* Extract

=-=-=-=-=

The coastal cliffs at Covehithe are formed of glacial sands and other deposits. Loose and unconsolidated, they erode rapidly, currently at around 4.5 metres a year, although Environment Agency studies found that 75 m had been lost between 1992 and 2006 at a rate of 5.3 m a year. The main part of the settlement at Covehithe, around 250 metres from the current shoreline, is expected to be lost to erosion by 2110, possibly even by 2040. Any future attempts to protect Covehithe are thought to be unsustainable, and would likely increase erosion rates at the larger settlement of Southwold to the south.

To the north of Covehithe, Benacre Broad is an area of open water lagoons and reed beds with a shingle beach and alder carr woodland. These form important habitats for bird species such as marsh harriers, bearded reedling and water rail. Bitterns have been recorded in the area. Along with Covehithe Broad and Easton Broad to the south this forms Benacre National Nature Reserve, and falls within the Pakefield to Easton Bavents Site of Special Scientific Interest.

=-=-=-=-=

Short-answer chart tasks

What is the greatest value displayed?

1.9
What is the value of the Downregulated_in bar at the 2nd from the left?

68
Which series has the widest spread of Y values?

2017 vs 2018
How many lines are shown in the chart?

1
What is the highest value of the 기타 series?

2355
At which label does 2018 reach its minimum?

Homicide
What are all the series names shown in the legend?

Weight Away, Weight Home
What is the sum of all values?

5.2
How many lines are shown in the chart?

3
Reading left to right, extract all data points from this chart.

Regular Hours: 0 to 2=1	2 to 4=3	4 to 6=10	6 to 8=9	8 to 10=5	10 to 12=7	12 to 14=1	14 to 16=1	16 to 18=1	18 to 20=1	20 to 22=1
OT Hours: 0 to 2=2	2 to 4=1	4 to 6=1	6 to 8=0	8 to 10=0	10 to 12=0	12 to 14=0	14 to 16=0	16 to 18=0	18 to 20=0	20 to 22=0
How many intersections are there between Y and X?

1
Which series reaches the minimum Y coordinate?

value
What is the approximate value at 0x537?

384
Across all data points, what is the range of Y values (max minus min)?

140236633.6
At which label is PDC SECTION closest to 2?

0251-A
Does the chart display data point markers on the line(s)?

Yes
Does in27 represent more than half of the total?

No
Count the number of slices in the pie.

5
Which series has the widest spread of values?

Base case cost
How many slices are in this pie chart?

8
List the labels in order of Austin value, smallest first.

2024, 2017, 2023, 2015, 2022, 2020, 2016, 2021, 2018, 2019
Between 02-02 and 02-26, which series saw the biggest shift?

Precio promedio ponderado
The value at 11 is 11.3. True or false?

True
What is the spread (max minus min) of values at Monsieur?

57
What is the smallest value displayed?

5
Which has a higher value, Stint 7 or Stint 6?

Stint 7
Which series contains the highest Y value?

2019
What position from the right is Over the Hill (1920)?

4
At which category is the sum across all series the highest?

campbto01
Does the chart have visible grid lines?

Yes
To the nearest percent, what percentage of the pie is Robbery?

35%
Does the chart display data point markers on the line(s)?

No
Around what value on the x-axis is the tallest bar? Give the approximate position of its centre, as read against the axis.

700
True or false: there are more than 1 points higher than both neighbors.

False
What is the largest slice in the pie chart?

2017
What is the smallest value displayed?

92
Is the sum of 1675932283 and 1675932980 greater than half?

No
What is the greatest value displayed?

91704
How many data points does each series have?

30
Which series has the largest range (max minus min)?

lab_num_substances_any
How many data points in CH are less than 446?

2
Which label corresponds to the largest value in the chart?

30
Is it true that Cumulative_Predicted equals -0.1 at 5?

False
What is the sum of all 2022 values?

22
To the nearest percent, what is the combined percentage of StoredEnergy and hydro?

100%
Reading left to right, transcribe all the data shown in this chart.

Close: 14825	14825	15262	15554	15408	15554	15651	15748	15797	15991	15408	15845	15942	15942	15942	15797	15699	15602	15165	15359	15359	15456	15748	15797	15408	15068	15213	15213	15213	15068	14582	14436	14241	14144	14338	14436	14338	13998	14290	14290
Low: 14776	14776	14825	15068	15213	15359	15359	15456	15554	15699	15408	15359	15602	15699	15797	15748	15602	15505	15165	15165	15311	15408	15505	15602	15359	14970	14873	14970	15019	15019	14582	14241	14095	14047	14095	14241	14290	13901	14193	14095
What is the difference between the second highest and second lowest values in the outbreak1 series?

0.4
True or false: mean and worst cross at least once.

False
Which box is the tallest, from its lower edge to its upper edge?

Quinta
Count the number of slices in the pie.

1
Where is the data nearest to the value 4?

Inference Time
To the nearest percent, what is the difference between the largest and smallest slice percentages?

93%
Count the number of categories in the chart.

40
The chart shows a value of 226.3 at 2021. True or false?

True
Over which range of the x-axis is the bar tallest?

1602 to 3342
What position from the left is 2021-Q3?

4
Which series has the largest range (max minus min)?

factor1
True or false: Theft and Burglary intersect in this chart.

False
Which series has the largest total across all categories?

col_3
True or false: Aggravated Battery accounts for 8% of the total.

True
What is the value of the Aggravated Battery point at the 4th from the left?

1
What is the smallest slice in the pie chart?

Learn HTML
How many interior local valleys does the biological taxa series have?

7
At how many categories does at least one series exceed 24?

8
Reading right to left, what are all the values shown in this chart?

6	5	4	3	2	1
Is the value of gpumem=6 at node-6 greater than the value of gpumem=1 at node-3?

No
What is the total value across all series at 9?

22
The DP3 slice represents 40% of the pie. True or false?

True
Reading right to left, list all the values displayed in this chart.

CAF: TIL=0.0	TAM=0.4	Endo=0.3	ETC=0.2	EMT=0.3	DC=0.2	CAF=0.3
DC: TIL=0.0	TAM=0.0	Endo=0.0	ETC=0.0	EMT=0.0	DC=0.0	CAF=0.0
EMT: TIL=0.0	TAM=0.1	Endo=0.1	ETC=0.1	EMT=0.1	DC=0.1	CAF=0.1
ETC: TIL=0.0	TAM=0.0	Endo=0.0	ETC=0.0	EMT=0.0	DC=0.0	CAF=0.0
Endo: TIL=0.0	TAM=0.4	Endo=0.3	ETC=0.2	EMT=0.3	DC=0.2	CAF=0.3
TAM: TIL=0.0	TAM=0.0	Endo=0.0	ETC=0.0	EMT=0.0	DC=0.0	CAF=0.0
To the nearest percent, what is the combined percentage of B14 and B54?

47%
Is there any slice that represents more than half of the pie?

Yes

=-=-=-=-=

* What you need to do
Please continue the text on Covehithe and Benacre Broad, starting after its last sentence.

* Output for this task
==Present day==
Modern Covehithe has a population of around 20. The parish of Covehithe has been combined for ecclesiastical purpose with that of neighbouring Benacre. The area is largely used for agriculture and has formed part of the Benacre Estate since 1742 and owned by the Gooch family since 1746.

A P. D. James mystery, Death in Holy Orders, was set in Covehithe, and a television episode was filmed at the church ruins, and in 1999–2000 an adaptation of David Copperfield filmed a boat beach scene on the beach nearby. The village also featured in W. G. Sebald's The Rings of Saturn, a record of the author's journey on foot through coastal East Anglia. The Monty Python sketch "The First Man to Jump the Channel" was partly filmed at Covehithe beach.